Special Education rights in New Jersey are derived from the federal law known as IDEIA (Individuals with Disabilities Education Improvement Act). The New Jersey Administrative Code (NJAC 6A:14) contains the state’s regulations based upon IDEIA.
NJAC 6A:14 explains the rights of children determined to be eligible for special education and related services as well as policies and procedures the school districts must adhere to in order to comply with the law. Additionally, it illustrates procedural safeguards in case a school district and parent do not agree on a particular issue. Section 1.3 of the NJAC 6A:14 defines Transition Services as
“a coordinated set of activities for a student, designed within an outcome-oriented process, that promotes movement from school to post-school activities, including post-secondary education, vocational training, integrated employment (including supported employment), continuing and adult education, adult services, independent living, or community participation.”
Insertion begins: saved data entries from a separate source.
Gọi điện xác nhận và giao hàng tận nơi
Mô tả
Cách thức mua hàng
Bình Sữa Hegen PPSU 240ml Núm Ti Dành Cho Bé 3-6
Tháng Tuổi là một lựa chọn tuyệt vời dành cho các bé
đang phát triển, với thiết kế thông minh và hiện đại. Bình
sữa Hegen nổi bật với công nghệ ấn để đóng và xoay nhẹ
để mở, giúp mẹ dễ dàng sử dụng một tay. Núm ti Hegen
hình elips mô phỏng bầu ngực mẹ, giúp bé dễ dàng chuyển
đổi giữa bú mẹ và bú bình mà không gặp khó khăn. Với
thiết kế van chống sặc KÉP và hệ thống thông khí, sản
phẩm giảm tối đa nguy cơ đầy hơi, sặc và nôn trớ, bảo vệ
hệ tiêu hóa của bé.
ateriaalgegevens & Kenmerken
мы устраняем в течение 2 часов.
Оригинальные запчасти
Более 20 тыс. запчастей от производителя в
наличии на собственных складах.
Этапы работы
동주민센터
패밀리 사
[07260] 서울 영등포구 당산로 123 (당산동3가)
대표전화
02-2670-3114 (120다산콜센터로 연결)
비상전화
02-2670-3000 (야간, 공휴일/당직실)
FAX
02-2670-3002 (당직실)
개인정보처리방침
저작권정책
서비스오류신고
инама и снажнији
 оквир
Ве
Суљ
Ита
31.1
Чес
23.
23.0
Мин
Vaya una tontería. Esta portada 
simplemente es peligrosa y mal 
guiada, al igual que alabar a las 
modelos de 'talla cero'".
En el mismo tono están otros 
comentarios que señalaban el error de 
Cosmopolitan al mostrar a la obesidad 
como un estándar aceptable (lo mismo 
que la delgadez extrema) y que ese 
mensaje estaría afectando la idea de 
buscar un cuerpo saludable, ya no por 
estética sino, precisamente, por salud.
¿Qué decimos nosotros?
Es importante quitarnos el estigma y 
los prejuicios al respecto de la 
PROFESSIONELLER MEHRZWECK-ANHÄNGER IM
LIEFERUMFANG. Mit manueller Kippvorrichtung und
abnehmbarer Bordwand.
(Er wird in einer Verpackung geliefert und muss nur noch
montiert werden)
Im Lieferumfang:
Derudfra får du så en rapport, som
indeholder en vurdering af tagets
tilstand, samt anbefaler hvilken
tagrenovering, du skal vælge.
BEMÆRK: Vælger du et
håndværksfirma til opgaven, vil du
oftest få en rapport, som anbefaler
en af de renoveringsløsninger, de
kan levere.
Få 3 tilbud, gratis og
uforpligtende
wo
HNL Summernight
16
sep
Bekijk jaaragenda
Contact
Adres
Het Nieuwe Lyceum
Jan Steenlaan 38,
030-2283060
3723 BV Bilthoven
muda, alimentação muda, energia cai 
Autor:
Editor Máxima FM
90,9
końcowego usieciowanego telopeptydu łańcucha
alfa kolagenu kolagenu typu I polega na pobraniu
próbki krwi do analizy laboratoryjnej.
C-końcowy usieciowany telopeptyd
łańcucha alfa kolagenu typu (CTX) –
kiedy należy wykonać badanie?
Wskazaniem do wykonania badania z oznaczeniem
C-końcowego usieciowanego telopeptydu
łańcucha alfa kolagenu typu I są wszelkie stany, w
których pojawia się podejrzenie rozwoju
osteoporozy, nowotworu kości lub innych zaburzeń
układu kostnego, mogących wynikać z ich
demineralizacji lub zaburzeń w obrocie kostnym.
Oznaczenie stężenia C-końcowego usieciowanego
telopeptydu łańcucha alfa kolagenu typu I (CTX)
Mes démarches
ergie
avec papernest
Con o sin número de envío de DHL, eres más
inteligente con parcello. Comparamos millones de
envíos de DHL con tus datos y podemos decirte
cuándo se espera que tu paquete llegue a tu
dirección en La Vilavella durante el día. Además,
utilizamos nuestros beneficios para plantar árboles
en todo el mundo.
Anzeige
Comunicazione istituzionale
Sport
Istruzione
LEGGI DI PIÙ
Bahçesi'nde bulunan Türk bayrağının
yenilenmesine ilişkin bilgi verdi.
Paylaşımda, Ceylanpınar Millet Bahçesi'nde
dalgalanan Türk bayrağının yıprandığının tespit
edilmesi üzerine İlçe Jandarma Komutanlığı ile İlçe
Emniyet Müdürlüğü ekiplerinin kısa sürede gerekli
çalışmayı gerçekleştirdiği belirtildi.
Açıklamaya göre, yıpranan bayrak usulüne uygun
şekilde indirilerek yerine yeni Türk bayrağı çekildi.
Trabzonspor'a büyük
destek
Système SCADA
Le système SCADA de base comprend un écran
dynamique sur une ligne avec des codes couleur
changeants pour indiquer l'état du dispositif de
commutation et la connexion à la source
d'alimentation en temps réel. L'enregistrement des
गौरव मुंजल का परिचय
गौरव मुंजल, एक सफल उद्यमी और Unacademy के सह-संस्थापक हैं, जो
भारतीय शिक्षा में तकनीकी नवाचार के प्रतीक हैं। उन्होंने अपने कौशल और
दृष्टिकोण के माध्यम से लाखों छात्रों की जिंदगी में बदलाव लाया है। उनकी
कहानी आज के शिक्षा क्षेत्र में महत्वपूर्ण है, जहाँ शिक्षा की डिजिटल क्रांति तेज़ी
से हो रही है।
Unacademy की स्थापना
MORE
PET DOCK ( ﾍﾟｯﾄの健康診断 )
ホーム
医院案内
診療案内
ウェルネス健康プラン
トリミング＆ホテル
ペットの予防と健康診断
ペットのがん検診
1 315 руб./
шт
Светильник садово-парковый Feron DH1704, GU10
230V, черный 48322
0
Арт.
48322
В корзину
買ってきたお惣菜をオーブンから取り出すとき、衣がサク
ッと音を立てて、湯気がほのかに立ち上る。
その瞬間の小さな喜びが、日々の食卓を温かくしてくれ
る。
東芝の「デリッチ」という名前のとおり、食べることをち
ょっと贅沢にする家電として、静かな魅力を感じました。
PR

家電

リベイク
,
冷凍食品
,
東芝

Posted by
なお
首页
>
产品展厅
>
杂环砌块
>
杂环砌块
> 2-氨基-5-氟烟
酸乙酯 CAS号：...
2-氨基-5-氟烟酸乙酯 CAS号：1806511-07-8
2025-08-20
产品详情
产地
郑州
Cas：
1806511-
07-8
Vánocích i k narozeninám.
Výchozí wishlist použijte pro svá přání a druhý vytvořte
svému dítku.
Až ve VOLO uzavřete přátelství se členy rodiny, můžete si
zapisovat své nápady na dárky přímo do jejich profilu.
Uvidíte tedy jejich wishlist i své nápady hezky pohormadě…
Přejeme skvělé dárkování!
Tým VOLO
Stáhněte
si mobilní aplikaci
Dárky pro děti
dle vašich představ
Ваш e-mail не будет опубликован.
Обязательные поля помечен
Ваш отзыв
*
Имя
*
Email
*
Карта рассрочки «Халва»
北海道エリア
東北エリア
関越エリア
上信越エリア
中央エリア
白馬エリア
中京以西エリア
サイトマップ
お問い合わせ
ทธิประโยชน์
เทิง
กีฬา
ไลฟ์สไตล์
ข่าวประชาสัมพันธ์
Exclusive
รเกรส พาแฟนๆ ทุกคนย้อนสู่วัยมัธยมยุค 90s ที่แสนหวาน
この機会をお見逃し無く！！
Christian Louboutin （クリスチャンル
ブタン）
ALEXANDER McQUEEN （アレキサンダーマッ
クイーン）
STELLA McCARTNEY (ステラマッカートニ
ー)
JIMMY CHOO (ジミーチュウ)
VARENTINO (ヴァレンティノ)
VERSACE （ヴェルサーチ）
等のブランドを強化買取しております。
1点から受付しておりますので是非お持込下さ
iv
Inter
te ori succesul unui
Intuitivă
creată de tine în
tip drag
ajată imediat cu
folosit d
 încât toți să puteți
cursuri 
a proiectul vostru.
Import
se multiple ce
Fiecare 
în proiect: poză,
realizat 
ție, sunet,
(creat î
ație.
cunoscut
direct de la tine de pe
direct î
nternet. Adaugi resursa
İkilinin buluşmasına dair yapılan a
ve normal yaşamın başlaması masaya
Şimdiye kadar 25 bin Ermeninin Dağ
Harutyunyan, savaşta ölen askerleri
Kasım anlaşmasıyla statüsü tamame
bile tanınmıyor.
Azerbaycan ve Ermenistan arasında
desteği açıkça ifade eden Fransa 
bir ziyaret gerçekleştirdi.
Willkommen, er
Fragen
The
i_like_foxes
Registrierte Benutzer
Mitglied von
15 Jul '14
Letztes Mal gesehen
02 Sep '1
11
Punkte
A copy of NJAC 6A:14 is available directly from your school district or from the Office of Special Education Programs (OSEP) at (609) 292-0147.
Transition services should be a part of the IEP and based on the student’s individual preferences and interests. By age 16, a student’s IEP should include goals and objectives that begin to address a long range plan that emphasizes skills that are needed for adult life.
A sample of a transition IEP and its contents according to New Jersey Administration Code is available in Autism New Jersey’s Transition IEP Packet. Please Note: Your child’s IEP should differ from the examples provided in this packet.
The Division of Developmental Disabilities (DDD) assures the opportunity for individuals with developmental disabilities to receive quality services and supports, participate meaningfully in their communities and exercise their right to make choices.
At age 16, the Division of Developmental Disabilities (DDD) will assess the individual for eligibility and provide transitional planning assistance. During this time, the child will receive services from both the Department of Children and Families (DCF) and DDD. All direct services (residential, in-home, behavioral, family support, etc.) will continue to be provided by DCF until age 21. After age 21, these services will be provided by DDD.
In addition, DDD will offer informational sessions and educational materials on various topics including:
- Employment and Post-secondary education
- Benefits/Legal/Financial Issues
- Housing and residential supports
- Health/Behavioral health
- DDD Adult Services
- Person Centered Planning
The Division of Vocational Rehabilitative Services (DVRS) is a state agency whose services are typically “short- term” in nature. DVRS can provide job training, education, job placement and workshop services for adults with disabilities. Additionally, DVRS can consult with school districts about providing services — such as job coaching — and then can remove themselves once the training is completed. DVRS can also perform or make a referral to someone who can perform a vocational assessment.